- _Aim of the task_
From the rows below, pull out each line that contains the string "acousticguitarsteel" and copy it unchanged.

- _Supplied data_
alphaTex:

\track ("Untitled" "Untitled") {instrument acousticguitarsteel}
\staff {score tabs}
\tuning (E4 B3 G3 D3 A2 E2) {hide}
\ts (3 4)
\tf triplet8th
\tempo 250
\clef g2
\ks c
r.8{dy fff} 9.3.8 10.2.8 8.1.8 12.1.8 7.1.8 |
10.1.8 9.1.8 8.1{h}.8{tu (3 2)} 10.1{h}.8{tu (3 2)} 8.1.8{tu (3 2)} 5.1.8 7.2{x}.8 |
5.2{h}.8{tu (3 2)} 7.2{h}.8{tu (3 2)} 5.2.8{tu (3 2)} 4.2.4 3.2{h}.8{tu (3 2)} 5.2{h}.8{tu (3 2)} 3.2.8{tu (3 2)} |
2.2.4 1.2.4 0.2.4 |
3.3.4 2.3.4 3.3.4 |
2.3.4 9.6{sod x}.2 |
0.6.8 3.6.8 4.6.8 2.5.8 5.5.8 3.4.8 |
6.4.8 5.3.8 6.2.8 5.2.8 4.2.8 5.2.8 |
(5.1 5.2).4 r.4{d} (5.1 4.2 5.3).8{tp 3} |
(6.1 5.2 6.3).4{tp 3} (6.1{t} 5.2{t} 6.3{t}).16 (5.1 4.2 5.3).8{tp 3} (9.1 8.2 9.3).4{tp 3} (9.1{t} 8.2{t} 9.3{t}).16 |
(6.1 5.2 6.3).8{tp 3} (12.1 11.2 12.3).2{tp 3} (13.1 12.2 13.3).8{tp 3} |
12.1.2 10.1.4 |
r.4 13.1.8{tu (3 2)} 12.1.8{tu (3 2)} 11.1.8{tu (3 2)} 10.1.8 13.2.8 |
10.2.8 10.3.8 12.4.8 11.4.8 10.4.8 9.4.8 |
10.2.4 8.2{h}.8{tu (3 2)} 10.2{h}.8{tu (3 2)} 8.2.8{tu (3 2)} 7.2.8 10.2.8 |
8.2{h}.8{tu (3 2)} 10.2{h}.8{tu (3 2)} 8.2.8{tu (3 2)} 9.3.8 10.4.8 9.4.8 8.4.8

- _The answer_
\track ("Untitled" "Untitled") {instrument acousticguitarsteel}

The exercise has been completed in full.